Problem to work on -
Please convert the rows, from their first line through the line containing "text_box Milestone: MS2 Item: Stackoperationen" (both included), into a Markdown table with the columns No. and Line, one numbered line per table row and blank lines left out.

[Start of Material for this exercise]

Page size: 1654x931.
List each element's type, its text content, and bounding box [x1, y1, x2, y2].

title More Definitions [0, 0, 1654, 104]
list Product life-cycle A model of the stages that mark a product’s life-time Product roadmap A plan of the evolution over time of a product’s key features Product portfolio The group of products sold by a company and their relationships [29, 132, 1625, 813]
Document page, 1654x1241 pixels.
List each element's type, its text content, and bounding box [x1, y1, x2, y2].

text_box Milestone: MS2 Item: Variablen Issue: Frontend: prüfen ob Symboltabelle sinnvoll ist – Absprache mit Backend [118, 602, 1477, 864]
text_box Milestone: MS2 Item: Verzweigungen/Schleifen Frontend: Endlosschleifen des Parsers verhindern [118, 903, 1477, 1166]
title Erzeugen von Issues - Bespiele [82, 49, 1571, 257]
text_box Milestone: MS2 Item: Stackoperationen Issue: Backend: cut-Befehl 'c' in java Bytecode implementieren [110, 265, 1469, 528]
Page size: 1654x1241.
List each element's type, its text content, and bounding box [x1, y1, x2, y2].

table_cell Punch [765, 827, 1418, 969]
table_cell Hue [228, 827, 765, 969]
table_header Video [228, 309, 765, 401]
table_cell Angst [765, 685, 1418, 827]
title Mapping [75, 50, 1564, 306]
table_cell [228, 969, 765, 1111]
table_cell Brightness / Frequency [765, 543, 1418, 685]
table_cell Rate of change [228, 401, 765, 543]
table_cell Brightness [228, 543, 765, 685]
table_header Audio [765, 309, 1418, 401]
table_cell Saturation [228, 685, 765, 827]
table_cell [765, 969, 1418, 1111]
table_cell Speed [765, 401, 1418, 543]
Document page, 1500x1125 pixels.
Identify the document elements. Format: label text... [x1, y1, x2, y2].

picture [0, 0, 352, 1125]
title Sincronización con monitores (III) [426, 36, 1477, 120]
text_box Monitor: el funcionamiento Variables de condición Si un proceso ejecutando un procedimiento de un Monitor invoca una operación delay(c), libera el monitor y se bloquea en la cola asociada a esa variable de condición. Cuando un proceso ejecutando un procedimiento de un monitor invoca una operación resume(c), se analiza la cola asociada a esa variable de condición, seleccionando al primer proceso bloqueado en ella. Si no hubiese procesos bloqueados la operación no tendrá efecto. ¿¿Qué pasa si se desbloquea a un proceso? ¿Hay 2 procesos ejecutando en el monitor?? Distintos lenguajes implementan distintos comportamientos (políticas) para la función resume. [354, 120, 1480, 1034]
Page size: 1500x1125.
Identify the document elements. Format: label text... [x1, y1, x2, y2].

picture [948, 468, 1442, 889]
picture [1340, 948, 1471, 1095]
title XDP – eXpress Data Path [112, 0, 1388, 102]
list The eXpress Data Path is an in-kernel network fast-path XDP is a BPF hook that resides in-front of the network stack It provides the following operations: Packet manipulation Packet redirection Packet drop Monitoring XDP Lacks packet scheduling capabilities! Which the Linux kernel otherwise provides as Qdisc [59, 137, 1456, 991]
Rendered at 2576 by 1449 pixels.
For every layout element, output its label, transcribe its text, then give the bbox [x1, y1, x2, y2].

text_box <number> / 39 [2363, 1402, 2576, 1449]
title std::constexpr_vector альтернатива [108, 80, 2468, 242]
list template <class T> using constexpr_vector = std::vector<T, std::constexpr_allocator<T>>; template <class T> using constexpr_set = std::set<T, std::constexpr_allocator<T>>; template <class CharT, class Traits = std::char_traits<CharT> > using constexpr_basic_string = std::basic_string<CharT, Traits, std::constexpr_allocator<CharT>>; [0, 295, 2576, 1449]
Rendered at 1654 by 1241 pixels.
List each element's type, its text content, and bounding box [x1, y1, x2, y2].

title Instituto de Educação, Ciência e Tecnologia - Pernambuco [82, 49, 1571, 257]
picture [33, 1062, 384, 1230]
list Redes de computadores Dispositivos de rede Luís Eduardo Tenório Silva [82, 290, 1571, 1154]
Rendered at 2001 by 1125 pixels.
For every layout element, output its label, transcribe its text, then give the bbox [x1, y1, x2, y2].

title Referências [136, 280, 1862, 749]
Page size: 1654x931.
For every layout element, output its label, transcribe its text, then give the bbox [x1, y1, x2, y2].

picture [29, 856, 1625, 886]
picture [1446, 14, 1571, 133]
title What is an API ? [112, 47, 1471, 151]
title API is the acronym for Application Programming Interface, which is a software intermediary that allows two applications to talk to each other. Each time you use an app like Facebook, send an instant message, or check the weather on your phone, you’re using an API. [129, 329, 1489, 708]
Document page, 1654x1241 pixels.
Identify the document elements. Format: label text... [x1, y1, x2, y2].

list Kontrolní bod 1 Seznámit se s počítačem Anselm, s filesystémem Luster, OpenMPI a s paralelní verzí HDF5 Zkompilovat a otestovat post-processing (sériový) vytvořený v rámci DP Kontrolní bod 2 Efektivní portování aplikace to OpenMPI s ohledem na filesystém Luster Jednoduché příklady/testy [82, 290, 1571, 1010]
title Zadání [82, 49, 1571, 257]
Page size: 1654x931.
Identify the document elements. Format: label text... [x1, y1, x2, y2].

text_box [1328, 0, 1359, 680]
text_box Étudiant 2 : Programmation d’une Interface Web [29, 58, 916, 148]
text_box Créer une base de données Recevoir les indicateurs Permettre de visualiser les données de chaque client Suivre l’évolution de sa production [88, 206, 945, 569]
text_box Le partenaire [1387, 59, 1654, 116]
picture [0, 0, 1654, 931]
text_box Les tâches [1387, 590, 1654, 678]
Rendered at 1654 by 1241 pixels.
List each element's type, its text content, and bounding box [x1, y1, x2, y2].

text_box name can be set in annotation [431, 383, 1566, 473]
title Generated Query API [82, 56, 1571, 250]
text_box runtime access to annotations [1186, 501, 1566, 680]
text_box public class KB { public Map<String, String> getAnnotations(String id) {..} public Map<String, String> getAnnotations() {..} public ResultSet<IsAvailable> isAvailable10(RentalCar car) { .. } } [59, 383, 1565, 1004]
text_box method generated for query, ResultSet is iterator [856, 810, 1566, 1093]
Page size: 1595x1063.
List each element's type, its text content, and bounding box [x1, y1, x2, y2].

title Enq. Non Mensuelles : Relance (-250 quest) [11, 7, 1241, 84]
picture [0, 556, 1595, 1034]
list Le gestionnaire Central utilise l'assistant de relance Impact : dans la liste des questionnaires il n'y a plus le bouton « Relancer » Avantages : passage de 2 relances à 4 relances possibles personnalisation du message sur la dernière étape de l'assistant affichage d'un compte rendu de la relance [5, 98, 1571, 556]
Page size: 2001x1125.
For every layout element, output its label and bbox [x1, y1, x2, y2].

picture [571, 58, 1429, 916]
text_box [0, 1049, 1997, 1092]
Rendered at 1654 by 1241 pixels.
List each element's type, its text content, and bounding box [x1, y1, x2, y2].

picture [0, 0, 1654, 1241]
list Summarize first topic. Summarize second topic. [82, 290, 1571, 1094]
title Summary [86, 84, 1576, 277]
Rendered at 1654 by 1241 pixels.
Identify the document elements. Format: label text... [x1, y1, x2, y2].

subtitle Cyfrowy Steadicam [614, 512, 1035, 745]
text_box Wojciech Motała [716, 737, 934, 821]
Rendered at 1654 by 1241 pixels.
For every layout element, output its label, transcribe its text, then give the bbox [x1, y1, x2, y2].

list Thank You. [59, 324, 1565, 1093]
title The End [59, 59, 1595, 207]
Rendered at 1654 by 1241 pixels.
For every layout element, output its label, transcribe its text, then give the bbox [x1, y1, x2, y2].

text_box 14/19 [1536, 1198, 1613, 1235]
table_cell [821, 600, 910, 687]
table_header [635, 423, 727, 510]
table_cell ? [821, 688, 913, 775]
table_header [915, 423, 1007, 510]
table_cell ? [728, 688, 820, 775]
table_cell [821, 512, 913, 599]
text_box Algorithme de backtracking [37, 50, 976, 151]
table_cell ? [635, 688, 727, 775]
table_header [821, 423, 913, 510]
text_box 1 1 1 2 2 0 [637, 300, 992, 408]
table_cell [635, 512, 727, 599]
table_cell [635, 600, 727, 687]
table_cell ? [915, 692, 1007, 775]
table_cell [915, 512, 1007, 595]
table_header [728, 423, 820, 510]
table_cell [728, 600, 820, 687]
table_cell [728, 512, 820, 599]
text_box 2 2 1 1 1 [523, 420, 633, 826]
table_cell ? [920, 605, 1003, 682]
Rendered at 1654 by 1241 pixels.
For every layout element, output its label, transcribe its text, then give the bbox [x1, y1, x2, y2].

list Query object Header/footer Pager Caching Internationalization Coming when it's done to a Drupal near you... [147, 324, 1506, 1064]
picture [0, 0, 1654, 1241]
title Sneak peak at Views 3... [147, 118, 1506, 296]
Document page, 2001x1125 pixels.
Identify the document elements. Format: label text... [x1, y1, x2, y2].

[End of Material for this exercise]

Output below -
| No. | Line |
|---|---|
| 1 | Page size: 1654x931. |
| 2 | List each element's type, its text content, and bounding box [x1, y1, x2, y2]. |
| 3 | title More Definitions [0, 0, 1654, 104] |
| 4 | list Product life-cycle A model of the stages that mark a product’s life-time Product roadmap A plan of the evolution over time of a product’s key features Product portfolio The group of products sold by a company and their relationships [29, 132, 1625, 813] |
| 5 | Document page, 1654x1241 pixels. |
| 6 | List each element's type, its text content, and bounding box [x1, y1, x2, y2]. |
| 7 | text_box Milestone: MS2 Item: Variablen Issue: Frontend: prüfen ob Symboltabelle sinnvoll ist – Absprache mit Backend [118, 602, 1477, 864] |
| 8 | text_box Milestone: MS2 Item: Verzweigungen/Schleifen Frontend: Endlosschleifen des Parsers verhindern [118, 903, 1477, 1166] |
| 9 | title Erzeugen von Issues - Bespiele [82, 49, 1571, 257] |
| 10 | text_box Milestone: MS2 Item: Stackoperationen Issue: Backend: cut-Befehl 'c' in java Bytecode implementieren [110, 265, 1469, 528] |